De lopende maatregel van de ondertoezichtstelling, die nog tot 1 maart 2023 duurt, is in deze procedure niet aan de orde en daarmee staat vast dat de kinderen ernstig in hun ontwikkeling worden bedreigd. De kinderen zijn getuige geweest van huiselijk geweld door de vader, wat met name op de twee oudste kinderen een grote impact heeft gehad. De twee oudste kinderen vertonen signalen van traumagerelateerde problematiek en hechtingsproblematiek. De zorgen ten aanzien van de fysieke veiligheid van de kinderen zijn nog niet weggenomen, omdat nog onvoldoende duidelijk is of de moeder ten opzichte van de vader voldoende stevig en weerbaar is. Zo heeft de moeder in februari 2022 nog in strijd met de veiligheidsvoorschriften gehandeld en is zij opnieuw van de vader zwanger is geraakt. Weliswaar stelt zij inmiddels geen contact met de vader meer te hebben, maar deze periode is nog zeer kort. De moeder heeft zelf het traject [traject] ingezet, zodat zij kan werken aan haar weerbaarheid en aan het reguleren van haar eigen emotieregulatie. Het hof begrijpt dat de zorgen niet alleen zien op de fysieke veiligheidssituatie van de kinderen bij de moeder, maar dat er ook zorgen zijn over de emotionele beschikbaarheid van de moeder en over haar vermogen tot het tonen van responsief gedrag.
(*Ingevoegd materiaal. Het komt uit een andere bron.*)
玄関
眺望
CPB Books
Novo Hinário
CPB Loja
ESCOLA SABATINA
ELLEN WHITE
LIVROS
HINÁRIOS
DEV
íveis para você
Daarbij wordt in aanmerking genomen dat de moeder een indicatie tot begeleid wonen heeft en ook feitelijk begeleid woont. Het moeder-kindtraject, dat op dit moment ten behoeve van de moeder en [minderjarige 4] is ingezet, dient ertoe te leiden dat er meer zicht komt op de pedagogische vaardigheden van de moeder. Mogelijk wordt [minderjarige 3] in dit traject nog meegenomen. Ten tijde van het verlenen van de machtiging uithuisplaatsing, waarbij de moeder bovendien zwanger was van haar vierde kind en er reeds sprake was van de inzet van een moeder-kindtraject, was er op grond van het voorgaande naar het oordeel van het hof geen sprake van een situatie, waarin de ontwikkelingsbedreiging van de kinderen in de thuissituatie van de moeder kon worden weggenomen.
3.15.
Het voorgaande leidt ertoe dat de bestreden beschikking dient te worden bekrachtigd.
4. De beslissing
Het hof:
bekrachtigt de beschikkingen van de rechtbank Zeeland-West-Brabant, zittingsplaats Breda, van 29 augustus 2022, schriftelijk vastgelegd op 14 september 2022 en de aanvullende beschikking van 14 september 2022;
wijst af het meer of anders verzochte.
Deze beschikking is gegeven door mrs. C.N.M. Antens, J.A.F.M. Graafland-Verhaegen
en A.J.F. Manders en is op 15 december 2022 uitgesproken in het openbaar in tegenwoordigheid van de griffier.